Ansonsten ist auch der Freizeitwert von Floripa sehr hoch, der Wohnungsmarkt sehr entspannt (Wohnung unbedingt erst vor Ort suchen, es gibt genug, zB. bei classificados.inf.ufsc.br und so kauft man nicht die Katze im Sack), die Lebenshaltungskosten gering (bei mir stand der Real allerdings gerade auch extrem schlecht) und das Inselleben fantastisch, zumindest wenn man etwas mit Surfen, kilometerlangen Sandstränden und wunderschönen Wanderwegen an der Küste anfangen kann.

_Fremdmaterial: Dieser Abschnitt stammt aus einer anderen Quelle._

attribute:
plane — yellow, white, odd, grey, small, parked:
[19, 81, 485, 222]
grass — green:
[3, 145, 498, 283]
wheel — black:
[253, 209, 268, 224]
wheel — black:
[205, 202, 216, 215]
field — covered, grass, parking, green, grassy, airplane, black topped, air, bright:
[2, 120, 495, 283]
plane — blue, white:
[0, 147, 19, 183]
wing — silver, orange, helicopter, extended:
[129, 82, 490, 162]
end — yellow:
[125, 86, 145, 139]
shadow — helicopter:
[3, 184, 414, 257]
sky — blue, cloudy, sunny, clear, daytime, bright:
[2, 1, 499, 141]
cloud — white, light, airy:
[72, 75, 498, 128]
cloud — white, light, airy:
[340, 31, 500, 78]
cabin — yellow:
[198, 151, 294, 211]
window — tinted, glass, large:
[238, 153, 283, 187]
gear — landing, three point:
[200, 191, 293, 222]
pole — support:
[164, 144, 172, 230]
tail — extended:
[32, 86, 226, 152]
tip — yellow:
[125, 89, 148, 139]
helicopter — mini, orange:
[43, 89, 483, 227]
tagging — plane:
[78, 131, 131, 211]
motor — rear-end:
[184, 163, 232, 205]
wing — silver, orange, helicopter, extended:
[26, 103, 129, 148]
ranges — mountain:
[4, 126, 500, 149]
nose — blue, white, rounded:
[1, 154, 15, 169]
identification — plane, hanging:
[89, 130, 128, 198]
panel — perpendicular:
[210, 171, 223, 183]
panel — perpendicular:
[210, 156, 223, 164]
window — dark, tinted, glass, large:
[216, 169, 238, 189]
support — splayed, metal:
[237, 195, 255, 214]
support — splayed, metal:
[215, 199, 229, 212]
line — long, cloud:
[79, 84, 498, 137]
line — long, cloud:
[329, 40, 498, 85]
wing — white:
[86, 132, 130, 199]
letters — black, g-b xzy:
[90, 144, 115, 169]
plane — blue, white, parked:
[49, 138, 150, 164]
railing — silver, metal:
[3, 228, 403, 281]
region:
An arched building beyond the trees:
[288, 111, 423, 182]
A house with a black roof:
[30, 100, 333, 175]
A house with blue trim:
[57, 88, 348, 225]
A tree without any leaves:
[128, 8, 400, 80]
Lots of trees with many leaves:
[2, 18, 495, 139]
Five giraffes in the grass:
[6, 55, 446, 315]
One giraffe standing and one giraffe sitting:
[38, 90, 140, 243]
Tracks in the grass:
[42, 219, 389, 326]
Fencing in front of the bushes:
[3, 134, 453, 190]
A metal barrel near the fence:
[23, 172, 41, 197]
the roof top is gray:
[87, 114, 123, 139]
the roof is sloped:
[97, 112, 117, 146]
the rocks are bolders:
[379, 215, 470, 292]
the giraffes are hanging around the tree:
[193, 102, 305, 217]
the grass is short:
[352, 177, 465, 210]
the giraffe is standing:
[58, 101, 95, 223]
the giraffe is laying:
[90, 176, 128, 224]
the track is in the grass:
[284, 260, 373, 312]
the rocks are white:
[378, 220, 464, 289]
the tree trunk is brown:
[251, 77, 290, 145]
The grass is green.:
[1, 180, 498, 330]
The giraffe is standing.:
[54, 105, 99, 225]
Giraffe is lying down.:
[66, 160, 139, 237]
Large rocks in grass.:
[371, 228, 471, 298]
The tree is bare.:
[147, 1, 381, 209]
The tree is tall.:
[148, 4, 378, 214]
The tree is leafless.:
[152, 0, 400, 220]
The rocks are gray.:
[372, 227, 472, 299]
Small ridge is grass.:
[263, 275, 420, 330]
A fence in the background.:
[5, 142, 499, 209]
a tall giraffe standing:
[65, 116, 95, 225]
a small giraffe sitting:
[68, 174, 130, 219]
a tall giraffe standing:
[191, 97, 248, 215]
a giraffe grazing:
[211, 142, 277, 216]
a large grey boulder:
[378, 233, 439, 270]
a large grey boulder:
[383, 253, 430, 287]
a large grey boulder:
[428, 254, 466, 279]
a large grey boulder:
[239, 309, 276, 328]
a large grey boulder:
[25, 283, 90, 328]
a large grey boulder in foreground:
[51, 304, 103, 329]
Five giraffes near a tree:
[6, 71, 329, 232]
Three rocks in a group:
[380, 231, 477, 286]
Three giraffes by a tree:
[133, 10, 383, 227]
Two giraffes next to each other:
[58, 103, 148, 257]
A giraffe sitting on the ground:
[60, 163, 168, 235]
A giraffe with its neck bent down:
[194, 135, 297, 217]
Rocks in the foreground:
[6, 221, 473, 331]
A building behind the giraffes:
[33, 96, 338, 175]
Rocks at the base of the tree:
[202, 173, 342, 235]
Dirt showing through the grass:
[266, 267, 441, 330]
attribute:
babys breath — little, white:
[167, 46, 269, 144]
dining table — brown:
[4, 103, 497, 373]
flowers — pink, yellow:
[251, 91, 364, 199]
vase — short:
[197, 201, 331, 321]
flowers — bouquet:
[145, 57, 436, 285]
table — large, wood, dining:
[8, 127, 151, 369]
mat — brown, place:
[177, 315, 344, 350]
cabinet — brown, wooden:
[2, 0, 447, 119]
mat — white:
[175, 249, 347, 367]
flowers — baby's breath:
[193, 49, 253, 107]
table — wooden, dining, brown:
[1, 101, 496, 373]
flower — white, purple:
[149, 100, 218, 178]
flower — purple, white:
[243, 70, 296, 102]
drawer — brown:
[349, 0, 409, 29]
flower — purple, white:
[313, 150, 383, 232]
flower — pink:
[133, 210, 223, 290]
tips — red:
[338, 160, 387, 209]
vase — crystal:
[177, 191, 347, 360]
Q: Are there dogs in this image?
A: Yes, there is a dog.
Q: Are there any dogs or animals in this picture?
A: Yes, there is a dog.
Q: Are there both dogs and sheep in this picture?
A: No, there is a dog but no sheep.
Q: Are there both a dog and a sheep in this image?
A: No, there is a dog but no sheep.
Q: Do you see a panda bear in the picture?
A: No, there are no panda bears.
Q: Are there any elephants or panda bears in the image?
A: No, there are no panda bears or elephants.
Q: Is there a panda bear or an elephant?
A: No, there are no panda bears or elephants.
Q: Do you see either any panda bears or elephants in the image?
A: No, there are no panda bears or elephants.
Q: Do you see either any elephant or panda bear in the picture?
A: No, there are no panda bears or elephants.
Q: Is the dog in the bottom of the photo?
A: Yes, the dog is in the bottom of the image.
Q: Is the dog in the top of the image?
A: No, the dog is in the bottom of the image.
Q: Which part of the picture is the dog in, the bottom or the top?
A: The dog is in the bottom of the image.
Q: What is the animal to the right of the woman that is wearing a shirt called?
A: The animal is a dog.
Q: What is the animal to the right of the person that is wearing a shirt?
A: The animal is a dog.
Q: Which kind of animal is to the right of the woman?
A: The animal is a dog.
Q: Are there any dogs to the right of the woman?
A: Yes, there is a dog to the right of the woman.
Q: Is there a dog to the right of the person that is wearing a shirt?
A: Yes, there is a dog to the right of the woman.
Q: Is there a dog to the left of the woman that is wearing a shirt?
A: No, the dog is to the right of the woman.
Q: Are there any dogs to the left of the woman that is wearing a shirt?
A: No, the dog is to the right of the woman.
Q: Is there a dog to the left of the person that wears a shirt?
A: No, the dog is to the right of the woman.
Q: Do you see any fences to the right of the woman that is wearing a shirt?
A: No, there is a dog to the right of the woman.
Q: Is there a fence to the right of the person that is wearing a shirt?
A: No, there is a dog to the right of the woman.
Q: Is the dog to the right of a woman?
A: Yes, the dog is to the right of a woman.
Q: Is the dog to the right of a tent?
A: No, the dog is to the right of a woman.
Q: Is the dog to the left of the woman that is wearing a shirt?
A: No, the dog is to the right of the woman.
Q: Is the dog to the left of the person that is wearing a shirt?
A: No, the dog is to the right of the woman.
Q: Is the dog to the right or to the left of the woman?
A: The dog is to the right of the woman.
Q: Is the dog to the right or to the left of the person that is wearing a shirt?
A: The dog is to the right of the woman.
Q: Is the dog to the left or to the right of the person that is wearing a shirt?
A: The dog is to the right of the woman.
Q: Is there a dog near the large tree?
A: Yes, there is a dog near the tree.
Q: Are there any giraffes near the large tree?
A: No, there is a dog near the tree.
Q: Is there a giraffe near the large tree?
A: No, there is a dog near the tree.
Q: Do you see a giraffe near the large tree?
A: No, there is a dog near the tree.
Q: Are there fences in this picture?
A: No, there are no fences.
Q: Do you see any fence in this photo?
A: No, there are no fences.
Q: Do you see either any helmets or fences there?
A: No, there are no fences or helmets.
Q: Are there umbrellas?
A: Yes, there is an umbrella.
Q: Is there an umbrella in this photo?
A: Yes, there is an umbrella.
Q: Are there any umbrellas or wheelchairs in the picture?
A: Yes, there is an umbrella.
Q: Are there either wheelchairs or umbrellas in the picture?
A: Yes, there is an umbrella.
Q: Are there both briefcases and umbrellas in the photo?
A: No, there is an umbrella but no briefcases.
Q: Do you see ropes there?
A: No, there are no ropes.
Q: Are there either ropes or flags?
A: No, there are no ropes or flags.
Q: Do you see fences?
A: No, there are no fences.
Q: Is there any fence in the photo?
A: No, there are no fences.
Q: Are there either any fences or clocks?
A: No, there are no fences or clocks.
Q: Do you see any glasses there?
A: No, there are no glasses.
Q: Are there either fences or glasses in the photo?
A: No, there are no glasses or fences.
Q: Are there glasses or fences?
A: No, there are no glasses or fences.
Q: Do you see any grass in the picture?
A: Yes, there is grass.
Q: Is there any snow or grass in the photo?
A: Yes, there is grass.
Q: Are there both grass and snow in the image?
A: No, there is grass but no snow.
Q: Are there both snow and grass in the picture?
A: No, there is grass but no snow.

Ein absoluter Glücksgriff und wirklich empfehlenswert!
Bewerbung
Die Bewerbung war sehr unkompliziert. Meine Uni hatte eine Partnerschaft mit der UFSC und so habe ich 6 Monate vorher nur ein Motivationsschreiben, ein Empfehlungsschreiben des Dekans (die haben da meist Vorlagen, einfach eine Mail hinschreiben, dann bekommt man das normalerweise), eine Passkopie und eine Studienverlaufsbescheinigung hingemailt. Einen Monat später kam schon die Bestätigung und ein paar Infos, wann und wo es genau losgeht und wo ich mich melden muss.
Bei allen Anliegen konnte man das SINTER (Sekretariat für internationale Beziehungen) immer problemlos erreichen und bekam schnell eine kompetente Antwort.